[Opening Dataset content section]

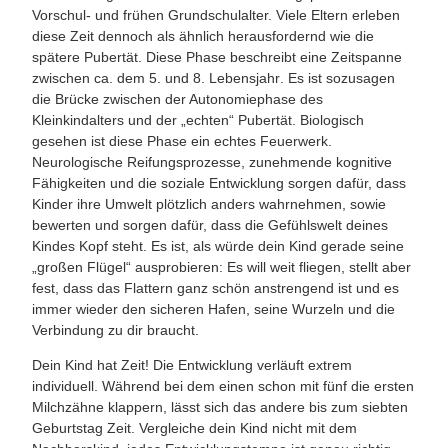
Vorschul- und frühen Grundschulalter. Viele Eltern erleben
diese Zeit dennoch als ähnlich herausfordernd wie die
spätere Pubertät. Diese Phase beschreibt eine Zeitspanne
zwischen ca. dem
5. und 8. Lebensjahr
. Es ist sozusagen
die Brücke zwischen der Autonomiephase des
Kleinkindalters und der „echten“ Pubertät.
Biologisch
gesehen ist diese Phase ein echtes Feuerwerk.
Neurologische Reifungsprozesse, zunehmende kognitive
Fähigkeiten und die soziale Entwicklung sorgen dafür, dass
Kinder ihre Umwelt plötzlich anders wahrnehmen, sowie
bewerten
und sorgen dafür, dass die Gefühlswelt deines
Kindes Kopf steht. Es ist, als würde dein Kind gerade seine
„großen Flügel“ ausprobieren: Es will weit fliegen, stellt aber
fest, dass das Flattern ganz schön anstrengend ist und es
immer wieder den sicheren Hafen, seine Wurzeln und die
Verbindung zu dir braucht.
Dein Kind hat Zeit!
Die Entwicklung verläuft extrem
individuell. Während bei dem einen schon mit fünf die ersten
Milchzähne klappern, lässt sich das andere bis zum siebten
Geburtstag Zeit. Vergleiche dein Kind nicht mit dem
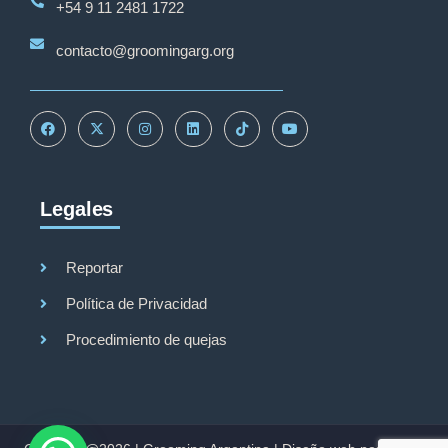
+54 9 11 2481 1722
contacto@groomingarg.org
Legales
Grooming Argentina
Reportar
Política de Privacidad
Procedimiento de quejas
Hola
¿En qué podemos ayudarte?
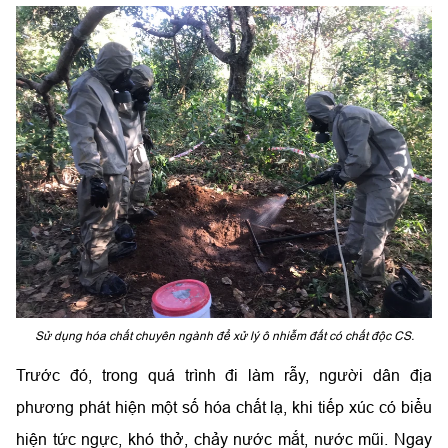
Sử dụng hóa chất chuyên ngành để xử lý ô nhiễm đất có chất độc CS.
Trước đó, trong quá trình đi làm rẫy, người dân địa
phương phát hiện một số hóa chất lạ, khi tiếp xúc có biểu
hiện tức ngực, khó thở, chảy nước mắt, nước mũi. Ngay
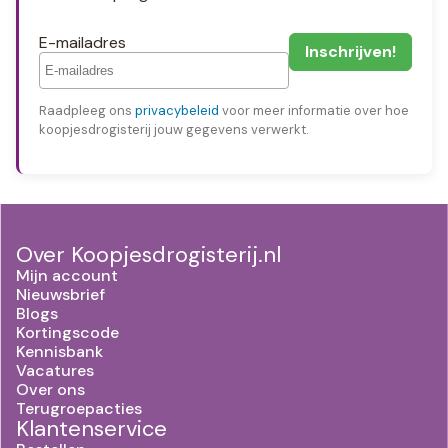
E-mailadres
Raadpleeg ons
privacybeleid
voor meer informatie over hoe
koopjesdrogisterij jouw gegevens verwerkt.
Over Koopjesdrogisterij.nl
Mijn account
Nieuwsbrief
Blogs
Kortingscode
Kennisbank
Vacatures
Over ons
Terugroepacties
Klantenservice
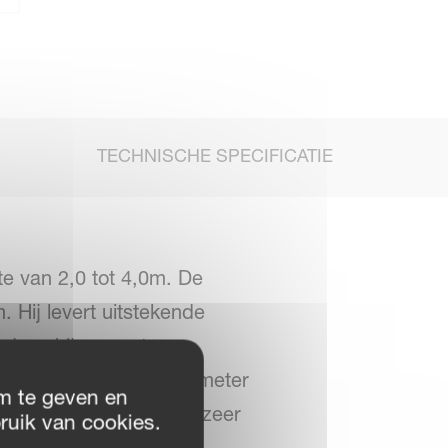
TECHNISCHE SPECIFICATIE
e van 2,0 tot 4,0m. De
 Hij levert uitstekende
j de schijven met een
ijk, ook wanneer de diameter
m te geven en
aar maken het mogelijk zeer
ruik van cookies.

[Closing Dataset content section]

→ **Work item**
Update the data above by changing "Klantenservice" to "Klantendienst" and keeping everything else the same. Leave the pictures out of your answer.

→ **Answer area**
Vorschul- und frühen Grundschulalter. Viele Eltern erleben
diese Zeit dennoch als ähnlich herausfordernd wie die
spätere Pubertät. Diese Phase beschreibt eine Zeitspanne
zwischen ca. dem
5. und 8. Lebensjahr
. Es ist sozusagen
die Brücke zwischen der Autonomiephase des
Kleinkindalters und der „echten“ Pubertät.
Biologisch
gesehen ist diese Phase ein echtes Feuerwerk.
Neurologische Reifungsprozesse, zunehmende kognitive
Fähigkeiten und die soziale Entwicklung sorgen dafür, dass
Kinder ihre Umwelt plötzlich anders wahrnehmen, sowie
bewerten
und sorgen dafür, dass die Gefühlswelt deines
Kindes Kopf steht. Es ist, als würde dein Kind gerade seine
„großen Flügel“ ausprobieren: Es will weit fliegen, stellt aber
fest, dass das Flattern ganz schön anstrengend ist und es
immer wieder den sicheren Hafen, seine Wurzeln und die
Verbindung zu dir braucht.
Dein Kind hat Zeit!
Die Entwicklung verläuft extrem
individuell. Während bei dem einen schon mit fünf die ersten
Milchzähne klappern, lässt sich das andere bis zum siebten
Geburtstag Zeit. Vergleiche dein Kind nicht mit dem
+54 9 11 2481 1722
contacto@groomingarg.org
Legales
Grooming Argentina
Reportar
Política de Privacidad
Procedimiento de quejas
Hola
¿En qué podemos ayudarte?
Sử dụng hóa chất chuyên ngành để xử lý ô nhiễm đất có chất độc CS.
Trước đó, trong quá trình đi làm rẫy, người dân địa
phương phát hiện một số hóa chất lạ, khi tiếp xúc có biểu
hiện tức ngực, khó thở, chảy nước mắt, nước mũi. Ngay
E-mailadres
Raadpleeg ons
privacybeleid
voor meer informatie over hoe
koopjesdrogisterij jouw gegevens verwerkt.
Over Koopjesdrogisterij.nl
Mijn account
Nieuwsbrief
Blogs
Kortingscode
Kennisbank
Vacatures
Over ons
Terugroepacties
Klantendienst
TECHNISCHE SPECIFICATIE
e van 2,0 tot 4,0m. De
 Hij levert uitstekende
j de schijven met een
ijk, ook wanneer de diameter
m te geven en
aar maken het mogelijk zeer
ruik van cookies.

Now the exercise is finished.